→ Required work: The lines below starting at the line containing "vfov_deg: 37.7" and ending at the line containing "f_number: 2.8" are to be repeated exactly, with both ends kept and nothing else added.
START Records for the task
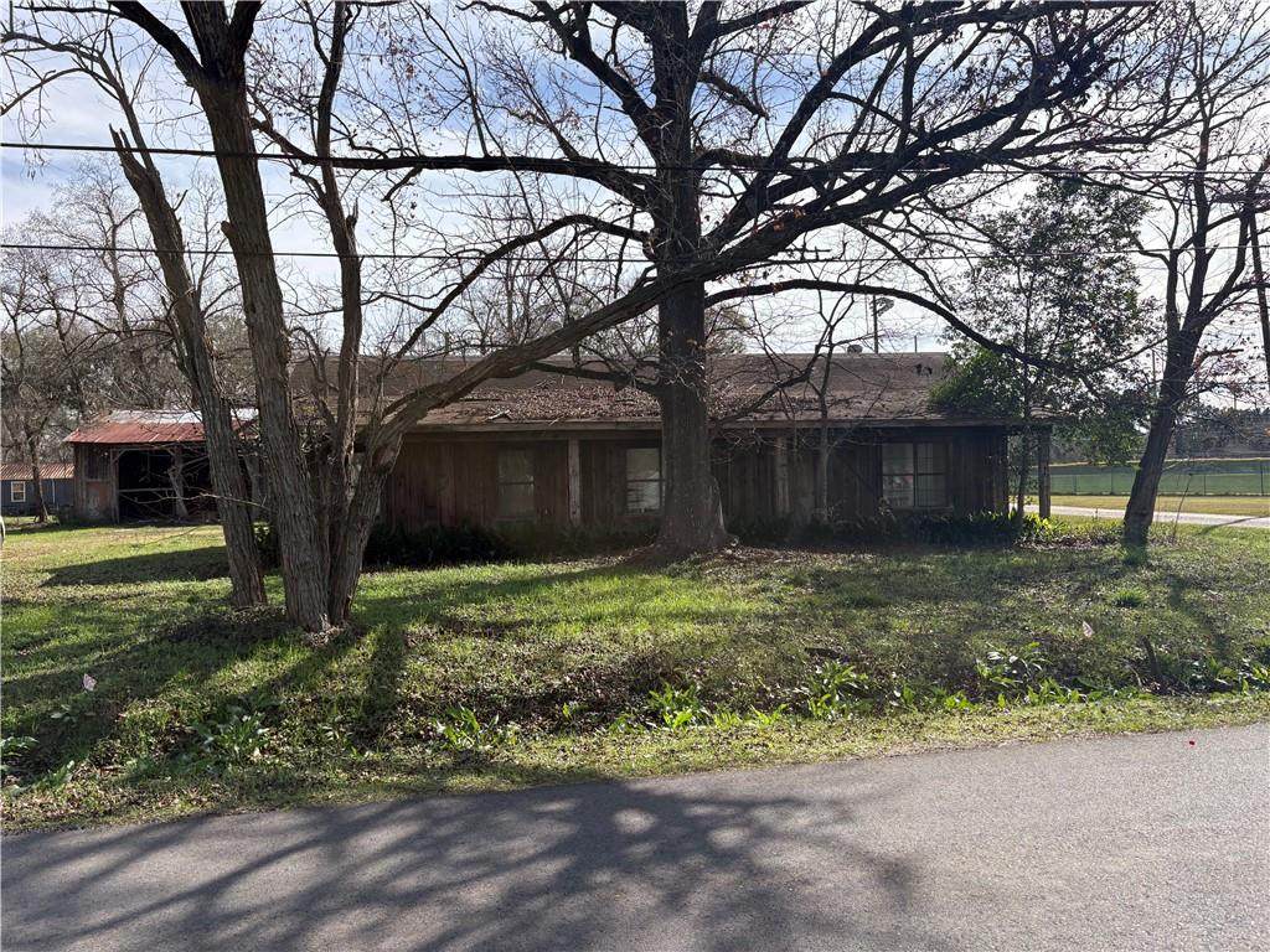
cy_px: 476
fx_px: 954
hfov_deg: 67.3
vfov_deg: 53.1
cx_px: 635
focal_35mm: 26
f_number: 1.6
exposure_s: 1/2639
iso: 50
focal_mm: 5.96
END Records for the task
START Records for the task
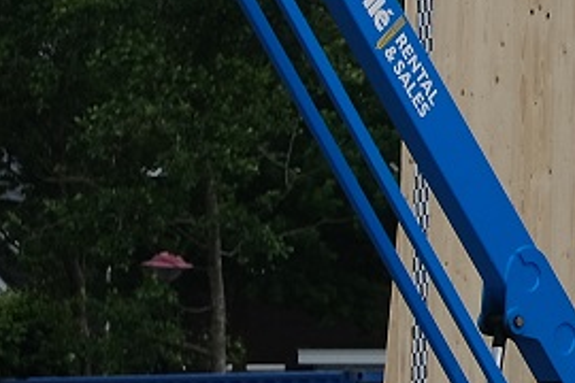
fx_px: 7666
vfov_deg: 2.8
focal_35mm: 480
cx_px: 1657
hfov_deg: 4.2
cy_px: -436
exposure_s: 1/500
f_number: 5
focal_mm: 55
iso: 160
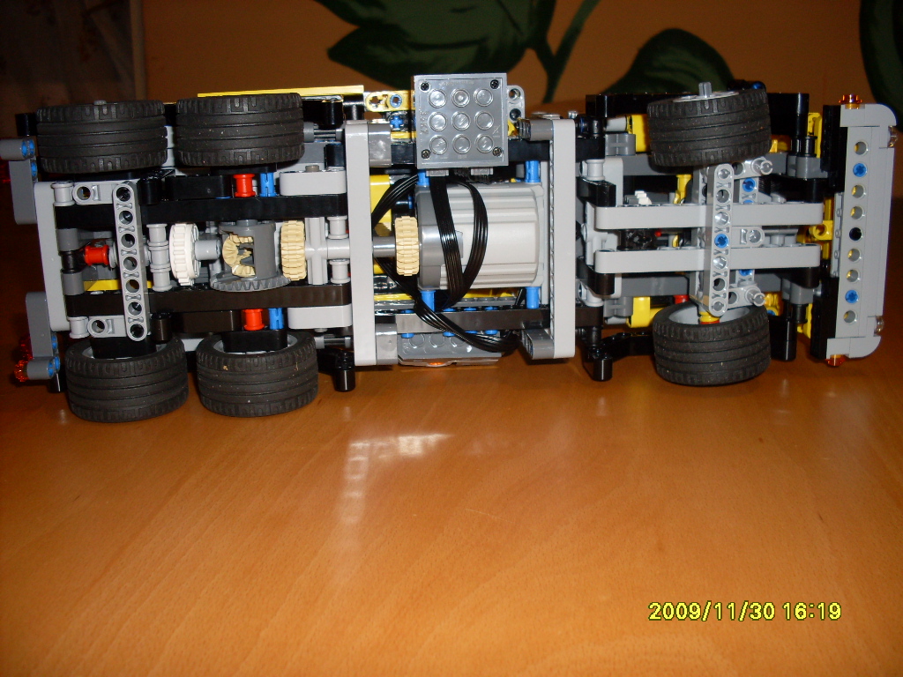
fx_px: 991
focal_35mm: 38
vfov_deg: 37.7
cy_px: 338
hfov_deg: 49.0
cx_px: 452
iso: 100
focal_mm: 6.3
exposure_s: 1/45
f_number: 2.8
END Records for the task
→ Answer:
vfov_deg: 37.7
cy_px: 338
hfov_deg: 49.0
cx_px: 452
iso: 100
focal_mm: 6.3
exposure_s: 1/45
f_number: 2.8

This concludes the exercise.